Colon's most enduring export has been its people. Alfonso Panama Al Brown, born here, became the first Hispanic world boxing champion. Rod Carew, the seven-time American League batting champion inducted into the Baseball Hall of Fame in 1991, grew up on these streets. Billy Cobham, whose drumming helped define jazz fusion, was born in Colon in 1944. So was psychologist Kenneth B. Clark, whose research on the psychological effects of segregation on children became key evidence in Brown v. Board of Education. The city's boxing tradition runs deep: Ismael Laguna won the World Featherweight Championship in 1965, and Celestino Caballero held the WBA Super Bantamweight title. Cricket legend George Headley, born here in 1909 to West Indian parents, became one of the greatest batsmen in the history of the sport.

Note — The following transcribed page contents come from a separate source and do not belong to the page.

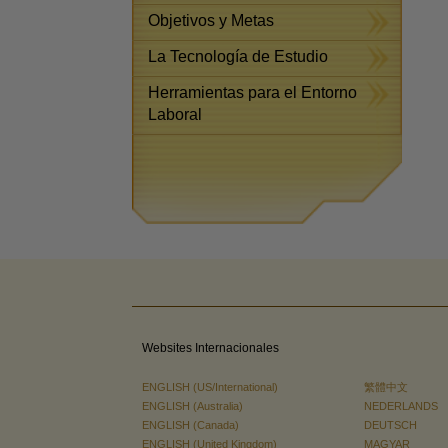
Objetivos y Metas
La Tecnología de Estudio
Herramientas para el Entorno
Laboral
Websites Internacionales
ENGLISH (US/International)
繁體中文
ENGLISH (Australia)
NEDERLANDS
ENGLISH (Canada)
DEUTSCH
ENGLISH (United Kingdom)
MAGYAR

Colon's climate matches its temperament: intense. Lying in a tropical monsoon zone driven by Caribbean trade winds, the city receives average monthly rainfall of around 415 millimeters from June through December, rivaling La Ceiba, Honduras for the title of wettest sizable city in Central America. A massive restoration project launched in late 2014 has been renovating parks, avenues, and historic buildings, including the First Baptist Church. The effort aims to reverse decades of decline, though the scale of neglect is substantial. The city is served by the Panama Canal Railway, whose route roughly follows the original 1855 railroad alignment, and by Enrique Adolfo Jimenez Airport. For all its scars, Colon remains what it has been since 1850: the Atlantic face of the isthmus, a place where geography forces convergence whether the residents are ready for it or not.
Colon sits at 9.36N, 79.90W on the Caribbean coast of Panama, at the Atlantic entrance to the Panama Canal. From altitude, the city is visible on Manzanillo Peninsula jutting into Limon Bay, with the canal channel and Gatun Locks to the south. Enrique Adolfo Jimenez Airport (MPEJ) is located within the city's former Canal Zone territory. The Colon Free Trade Zone is visible as a large commercial complex on the southeastern portion of the peninsula. Expect extremely wet conditions year-round, with heavy tropical rainfall June through December, frequent convective activity, and reduced visibility in rain showers.